执行以下代码时:
import mysql.connector
connection = mysql.connector.connect(...) # connection params here
cursor = connection.cursor()
cursor.execute('create table test_table(value blob)')
cursor.execute('insert into test_table values (_binary %s)', (np.random.sample(10000).astype('float').tobytes(),))
cursor.execute('select * from test_table')
cursor.fetchall()
我收到以下错误:
UnicodeDecodeError:'utf-8'编解码器无法解码位置1中的字节0xf7:无效的起始字节
(...然后我不认为在这里有用的堆栈跟踪)
似乎mysql连接器将我的blob转换为字符串(并且没有这样做)。如何在不进行任何转换的情况下将此数据作为字节获取?
显然,这是Python“mysql”模块的一个已知问题。尝试使用'pymysql'代替。
我们遇到了同样的问题,即BLOB被错误地读回为MySQL 8.0.13,mysql-connector-python 8.0.13和sqlalchemy 1.2.14的UTF-8字符串。
我们的诀窍是启用use_pure
option of MySQL Connector。 use_pure
的默认值在8.0.11中已更改,新默认值为使用C扩展。因此,我们挫败了选项:
create_engine(uri, connect_args={'use_pure': True}, ...)
我们的错误和堆栈跟踪的详细信息:
UnicodeDecodeError: 'utf-8' codec can't decode byte 0x9c in position 1: invalid start byte
The above exception was the direct cause of the following exception:
Traceback (most recent call last):
....
File "/usr/local/lib/python3.6/site-packages/mysql/connector/cursor_cext.py", line 272, in execute
self._handle_result(result)
File "/usr/local/lib/python3.6/site-packages/mysql/connector/cursor_cext.py", line 163, in _handle_result
self._handle_resultset()
File "/usr/local/lib/python3.6/site-packages/mysql/connector/cursor_cext.py", line 651, in _handle_resultset
self._rows = self._cnx.get_rows()[0]
File "/usr/local/lib/python3.6/site-packages/mysql/connector/connection_cext.py", line 273, in get_rows
row = self._cmysql.fetch_row()
SystemError: <built-in method fetch_row of _mysql_connector.MySQL object at 0x5627dcfdf9f0> returned a result with an error set
Traceback (most recent call last):
File "demo.py", line 16, in <module>
cursor.execute(query, ())
return codecs.utf_8_decode(input, errors, True)
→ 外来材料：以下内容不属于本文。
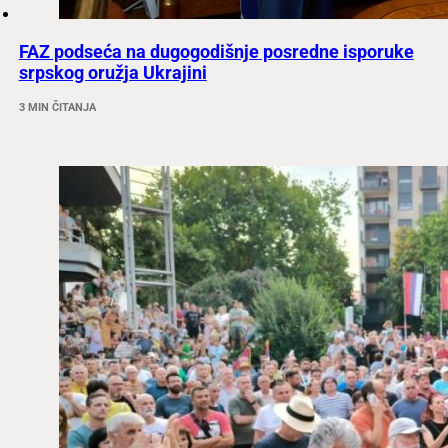
FAZ podseća na dugogodišnje posredne isporuke
srpskog oružja Ukrajini
3 MIN ČITANJA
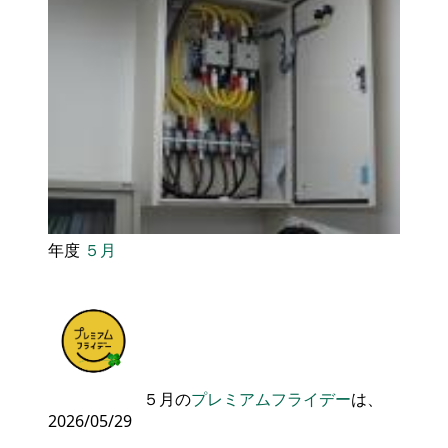
年度
５月
５月の
プレミアムフライデー
は、
2026/05/29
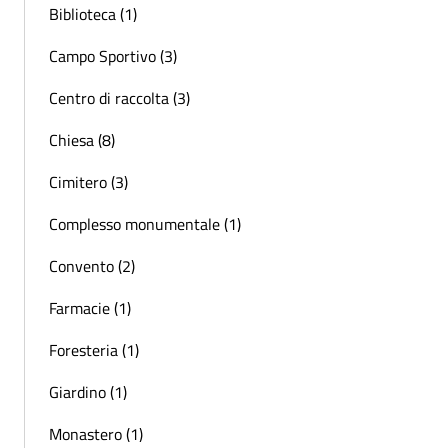
Biblioteca (1)
Campo Sportivo (3)
Centro di raccolta (3)
Chiesa (8)
Cimitero (3)
Complesso monumentale (1)
Convento (2)
Farmacie (1)
Foresteria (1)
Giardino (1)
Monastero (1)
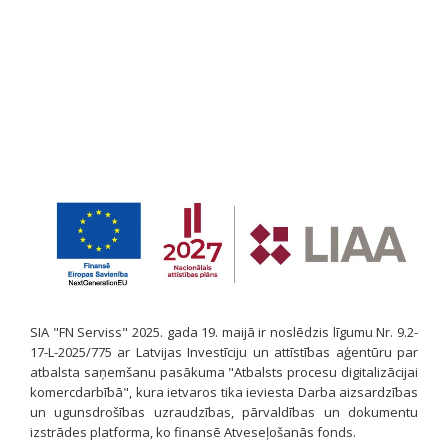
SIA "FN Serviss" 2025. gada 19. maijā ir noslēdzis līgumu Nr. 9.2-
17-L-2025/775 ar Latvijas Investīciju un attīstības aģentūru par
atbalsta saņemšanu pasākuma "Atbalsts procesu digitalizācijai
komercdarbībā", kura ietvaros tika ieviesta Darba aizsardzības
un ugunsdrošības uzraudzības, pārvaldības un dokumentu
izstrādes platforma, ko finansē Atveseļošanās fonds.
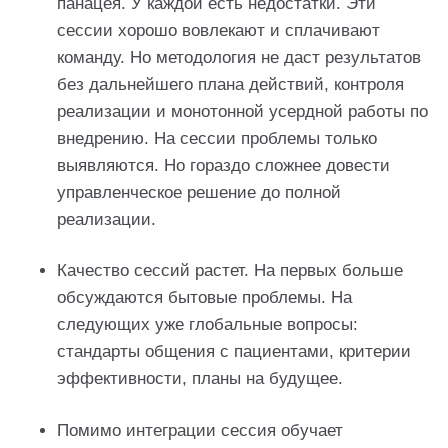
панацея. У каждой есть недостатки. Эти
сессии хорошо вовлекают и сплачивают
команду. Но методология не даст результатов
без дальнейшего плана действий, контроля
реализации и монотонной усердной работы по
внедрению. На сессии проблемы только
выявляются. Но гораздо сложнее довести
управленческое решение до полной
реализации.
Качество сессий растет. На первых больше
обсуждаются бытовые проблемы. На
следующих уже глобальные вопросы:
стандарты общения с пациентами, критерии
эффективности, планы на будущее.
Помимо интеграции сессия обучает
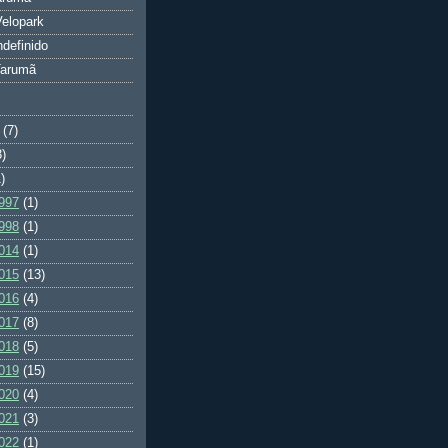
elopark
ndefinido
Tarumã
(7)
3)
)
997
(1)
998
(1)
014
(1)
015
(13)
016
(4)
017
(8)
018
(5)
019
(15)
020
(4)
021
(3)
022
(1)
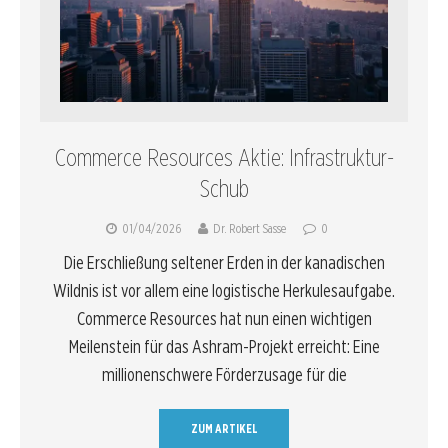
Commerce Resources Aktie: Infrastruktur-
Schub
01/04/2026
Dr. Robert Sasse
0
Die Erschließung seltener Erden in der kanadischen
Wildnis ist vor allem eine logistische Herkulesaufgabe.
Commerce Resources hat nun einen wichtigen
Meilenstein für das Ashram-Projekt erreicht: Eine
millionenschwere Förderzusage für die
ZUM ARTIKEL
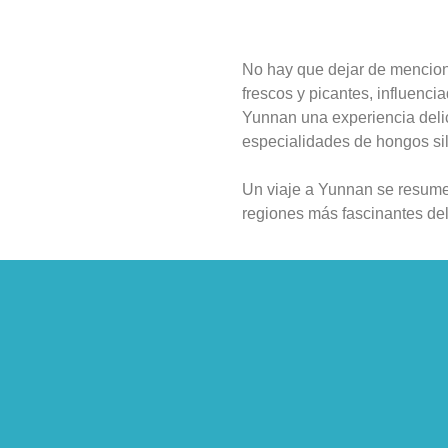
No hay que dejar de mencion
frescos y picantes, influencia
Yunnan una experiencia delic
especialidades de hongos silv
Un viaje a Yunnan se resume e
regiones más fascinantes del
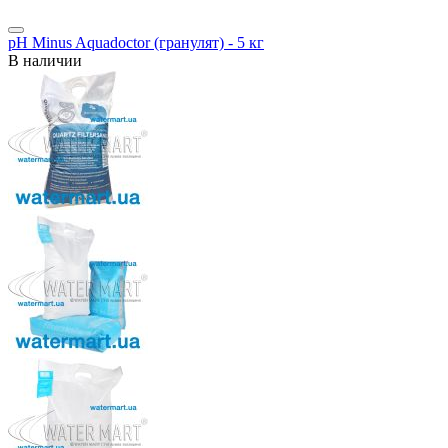
pH Minus Aquadoctor (гранулят) - 5 кг
В наличии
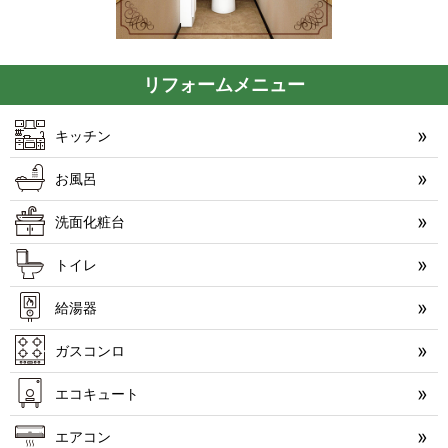
リフォームメニュー
キッチン
お風呂
洗面化粧台
トイレ
給湯器
ガスコンロ
エコキュート
エアコン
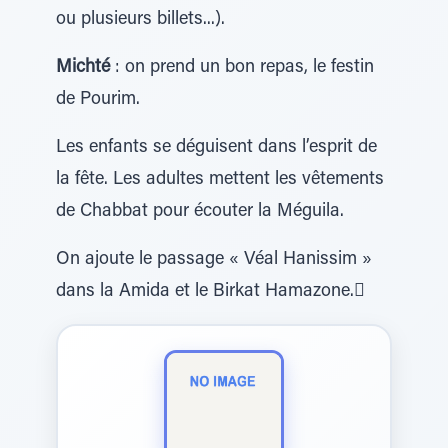
ou plusieurs billets...).
Michté
: on prend un bon repas, le festin
de Pourim.
Les enfants se déguisent dans l’esprit de
la fête. Les adultes mettent les vêtements
de Chabbat pour écouter la Méguila.
On ajoute le passage « Véal Hanissim »
dans la Amida et le Birkat Hamazone.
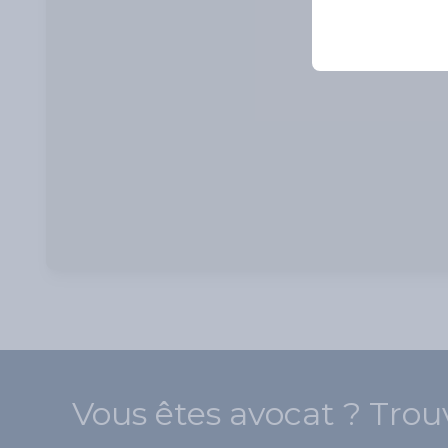
Vous êtes avocat ? Trou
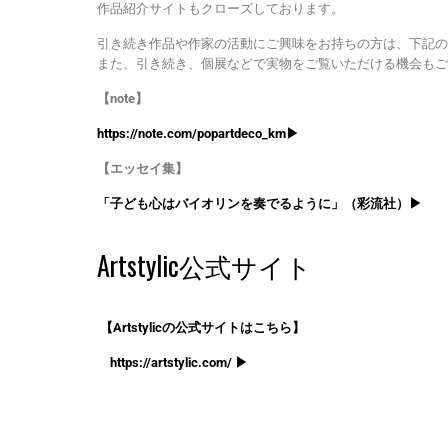
作品紹介サイトもクローズしております。
引き続き作品や作家の活動にご興味をお持ちの方は、下記のn
また、引き続き、個展などで実物をご覧いただける機会もご
【note】
https://note.com/popartdeco_km▶
【エッセイ集】
「子ども心はバイオリンを奏でるように」（彩流社）▶
Artstylic公式サイト
【Artstylicの公式サイトはこちら】
https://artstylic.com/ ▶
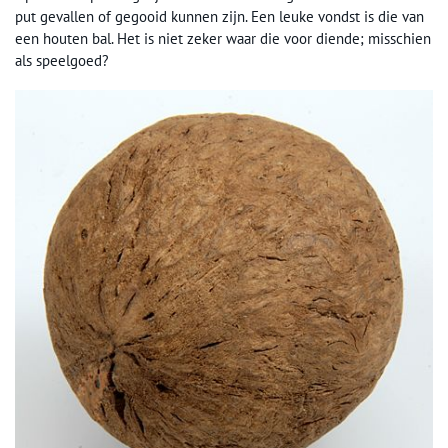
put gevallen of gegooid kunnen zijn. Een leuke vondst is die van
een houten bal. Het is niet zeker waar die voor diende; misschien
als speelgoed?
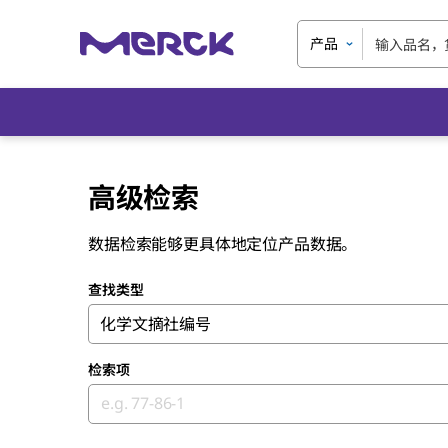
产品
高级检索
数据检索能够更具体地定位产品数据。
查找类型
化学文摘社编号
检索项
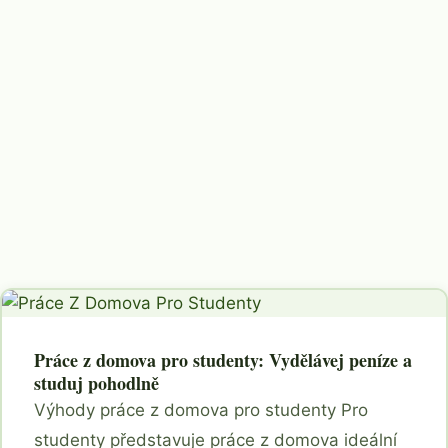
Práce z domova pro studenty: Vydělávej peníze a
studuj pohodlně
Výhody práce z domova pro studenty Pro
studenty představuje práce z domova ideální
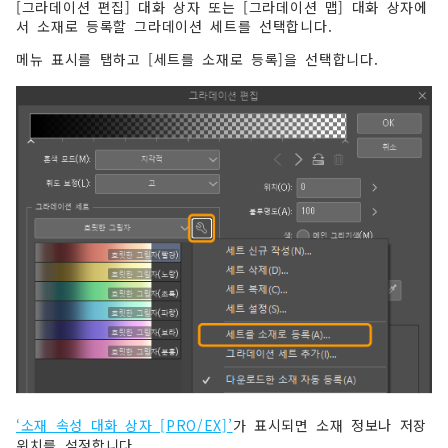
[그라데이션 편집] 대화 상자 또는 [그라데이션 맵] 대화 상자에
서 소재로 등록할 그라데이션 세트를 선택합니다.
메뉴 표시를 탭하고 [세트를 소재로 등록]을 선택합니다.
‘소재 속성 대화 상자 [PRO/EX]’
가 표시되면 소재 정보나 저장
위치를 설정합니다.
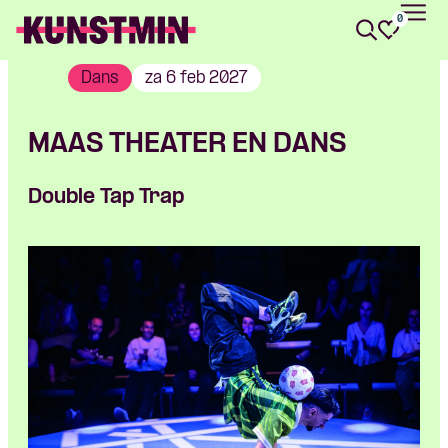
0
Kunstmin
Dans
za 6 feb 2027
MAAS THEATER EN DANS
Double Tap Trap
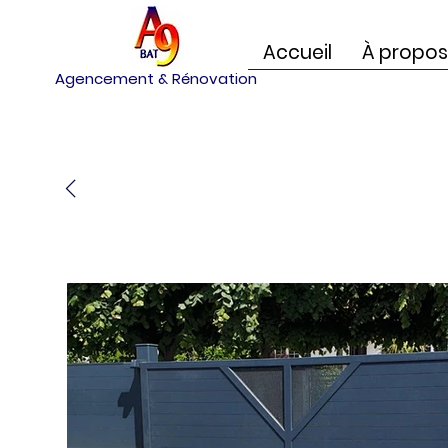
Accueil
À propos
Agencement & Rénovation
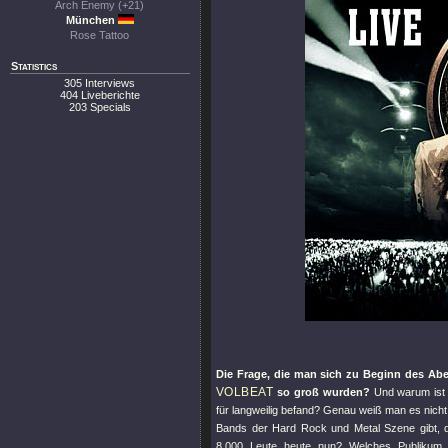
Arch Enemy (+21)
München
Rose Tattoo
Statistics
305 Interviews
404 Liveberichte
203 Specials
Die Frage, die man sich zu Beginn des Aben
VOLBEAT
so groß wurden?
Und warum ist 
für langweilig befand? Genau weiß man es nicht u
Bands der Hard Rock und Metal Szene gibt, d
8.000 Leute heute nun? Welches Publikum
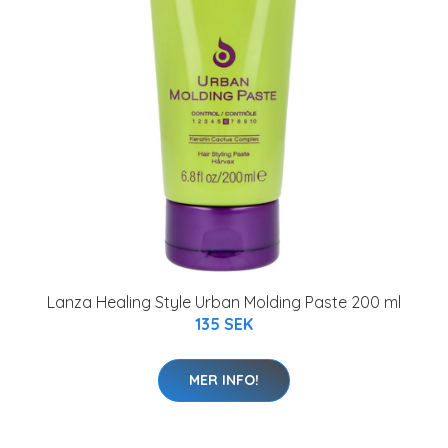
Lanza Healing Style Urban Molding Paste 200 ml
135 SEK
MER INFO!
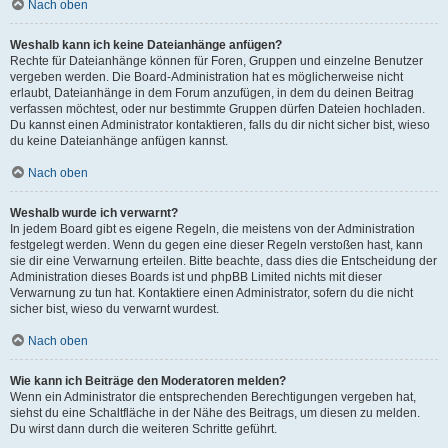
Nach oben
Weshalb kann ich keine Dateianhänge anfügen?
Rechte für Dateianhänge können für Foren, Gruppen und einzelne Benutzer
vergeben werden. Die Board-Administration hat es möglicherweise nicht
erlaubt, Dateianhänge in dem Forum anzufügen, in dem du deinen Beitrag
verfassen möchtest, oder nur bestimmte Gruppen dürfen Dateien hochladen.
Du kannst einen Administrator kontaktieren, falls du dir nicht sicher bist, wieso
du keine Dateianhänge anfügen kannst.
Nach oben
Weshalb wurde ich verwarnt?
In jedem Board gibt es eigene Regeln, die meistens von der Administration
festgelegt werden. Wenn du gegen eine dieser Regeln verstoßen hast, kann
sie dir eine Verwarnung erteilen. Bitte beachte, dass dies die Entscheidung der
Administration dieses Boards ist und phpBB Limited nichts mit dieser
Verwarnung zu tun hat. Kontaktiere einen Administrator, sofern du die nicht
sicher bist, wieso du verwarnt wurdest.
Nach oben
Wie kann ich Beiträge den Moderatoren melden?
Wenn ein Administrator die entsprechenden Berechtigungen vergeben hat,
siehst du eine Schaltfläche in der Nähe des Beitrags, um diesen zu melden.
Du wirst dann durch die weiteren Schritte geführt.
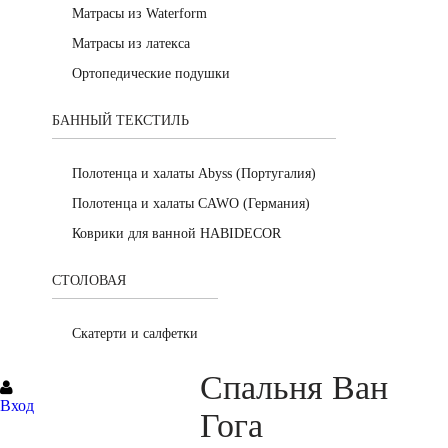
Матрасы из Waterform
Матрасы из латекса
Ортопедические подушки
БАННЫЙ ТЕКСТИЛЬ
Полотенца и халаты Abyss (Португалия)
Полотенца и халаты CAWO (Германия)
Коврики для ванной HABIDECOR
СТОЛОВАЯ
Скатерти и салфетки
Спальня Ван
Вход
Гога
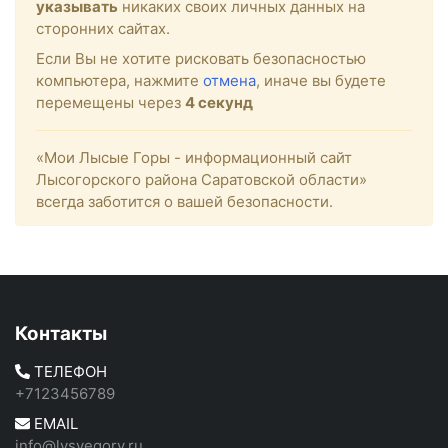
указывать
никаких своих личных данных на
сторонних сайтах.
Если Вы не хотите рисковать безопасностью
компьютера, нажмите
отмена
, иначе вы будете
перемещены через
4
секунд
«Мои Лысые Горы - информационный сайт
Лысогорского района Саратовской области»
всегда заботится о вашей безопасности.
Контакты
ТЕЛЕФОН
+7123456789
EMAIL
info@lysyegory.ru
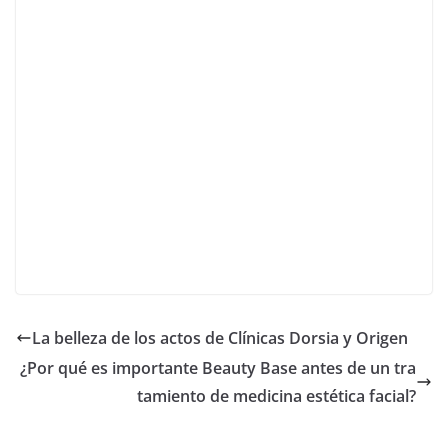
La belleza de los actos de Clínicas Dorsia y Origen
¿Por qué es importante Beauty Base antes de un tra
tamiento de medicina estética facial?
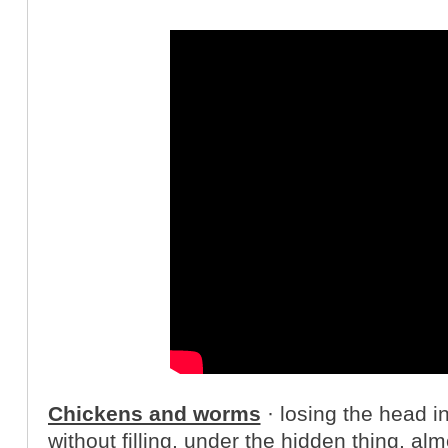
«
»
Chickens and worms
· losing the head i
without filling, under the hidden thing, a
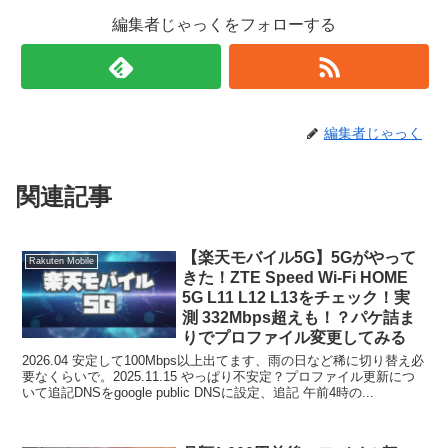
編集者じゃっくをフォローする
編集者じゃっく
関連記事
【楽天モバイル5G】5Gがやって
Rakuten Mobile
きた！ZTE Speed Wi-Fi HOME
5G L11 L12 L13をチェック！実
測 332Mbps超えも！？パケ詰ま
りでプロファイル変更してみる
2026.04 安定して100Mbps以上出てます、雨の日など稀に切り替え必
要なくらいで。2025.11.15 やっぱり不安定？プロファイル更新につ
いて追記DNSをgoogle public DNSに設定、追記 午前4時の...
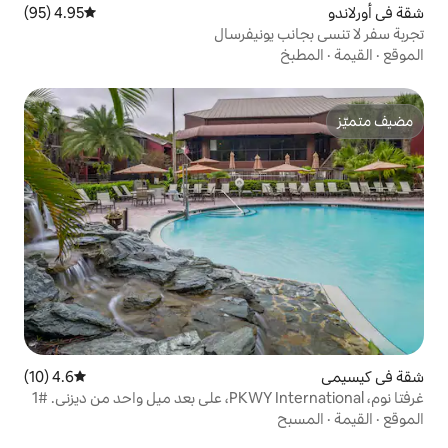
4.95 (95)
متوسط التقييم 4.95 من 5، 95 مراجعات
يونيفرسال
4.6 (10)
متوسط التقييم 4.6 من 5، 10 مراجعات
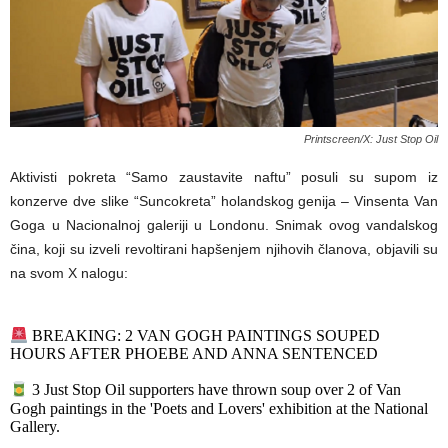
Printscreen/X: Just Stop Oil
Aktivisti pokreta “Samo zaustavite naftu” posuli su supom iz
konzerve dve slike “Suncokreta” holandskog genija – Vinsenta Van
Goga u Nacionalnoj galeriji u Londonu. Snimak ovog vandalskog
čina, koji su izveli revoltirani hapšenjem njihovih članova, objavili su
na svom X nalogu:
BREAKING: 2 VAN GOGH PAINTINGS SOUPED
HOURS AFTER PHOEBE AND ANNA SENTENCED
3 Just Stop Oil supporters have thrown soup over 2 of Van
Gogh paintings in the 'Poets and Lovers' exhibition at the National
Gallery.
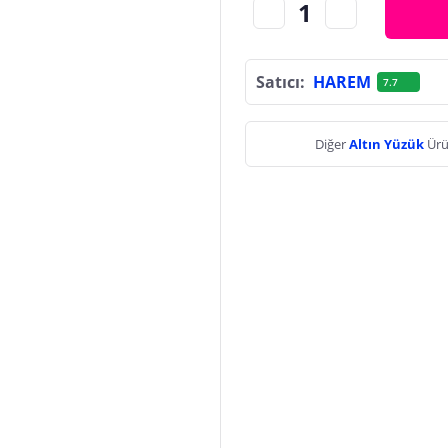
Satıcı:
HAREM
7.7
Diğer
Altın Yüzük
Ürü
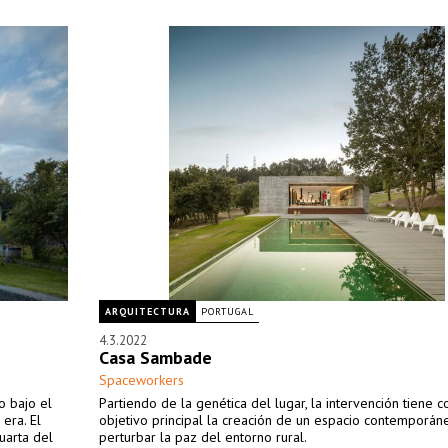
ARQUITECTURA
PORTUGAL
4.3.2022
Casa Sambade
Spaceworkers
o bajo el
Partiendo de la genética del lugar, la intervención tiene 
era. El
objetivo principal la creación de un espacio contemporán
uarta del
perturbar la paz del entorno rural.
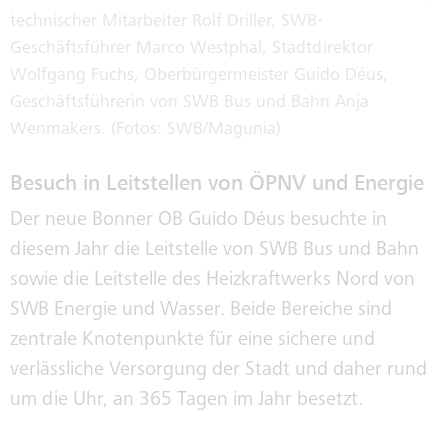
technischer Mitarbeiter Rolf Driller, SWB-
KLIMAWERKE
Geschäftsführer Marco Westphal, Stadtdirektor
Wolfgang Fuchs, Oberbürgermeister Guido Déus,
Geschäftsführerin von SWB Bus und Bahn Anja
KLIMABUS
Wenmakers. (Fotos: SWB/Magunia)
Besuch in Leitstellen von ÖPNV und Energie
KONZERNGESELLSCHAFTEN
Der neue Bonner OB Guido Déus besuchte in
diesem Jahr die Leitstelle von SWB Bus und Bahn
sowie die Leitstelle des Heizkraftwerks Nord von
SWB-KORRUPTIONSPRÄVENTION
SWB Energie und Wasser. Beide Bereiche sind
zentrale Knotenpunkte für eine sichere und
verlässliche Versorgung der Stadt und daher rund
INTEGRITÄT
um die Uhr, an 365 Tagen im Jahr besetzt.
UnicodeDecodeError: 'utf8' codec can't decode byte '0xff ... '
in position 0: invalid start byte
使用版本:
$ python --version
Python 2.7.10
>>> mysql.connector.__version__
'8.0.15'
用python代码
#!/usr/bin/python
# -*- coding: utf-8 -*-
import mysql.connector
conn = mysql.connector.connect(
user='asdf',
password='asdf',
host='1.2.3.4',
database='the_db',
connect_timeout=10)
cursor = conn.cursor(buffered=True) #error is raised here
try:
query = ("SELECT data_blob FROM blog.cmd_table")
cursor.execute(query, ())
except mysql.connector.Error as err: #error is caught here
#error is caught here, and printed:
print(err) #printed thustly
使用由python的open(
填充的python变量“raw byte binary”,如下所示:
def read_file_as_blob(filename):
#r stands for read
#b stands for binary
with open(filename, 'rb') as f:
data = f.read()
return data
所以问题在于文件中数据的编码转换 - > mysql blob的数据编码 - >以及mysql如何提升该blob并将其转换回utf-8。
解决方案1正如AHalvar所述,设置use_pure=True
参数并传递给mysql.connector.connect( ... )
。然后神秘地它才起作用。但优秀的程序员会注意到,推迟神秘的咒语是一种糟糕的代码味道。由布朗运动修复引发技术债务。
解决方案2是尽早和经常对数据进行编码,并防止双重编码和双重数据解码,这是这些问题的根源。尽快将其锁定为通用编码格式。
对我来说,令人欣慰的解决方案是在此过程中更早地强制执行utf-8编码。在任何地方执行UTF-8。
data.encode('UTF-8')
unicode poo堆表示我对在不同操作系统和编码方案上的各种设备之间的字符编码的这种保姆的看法。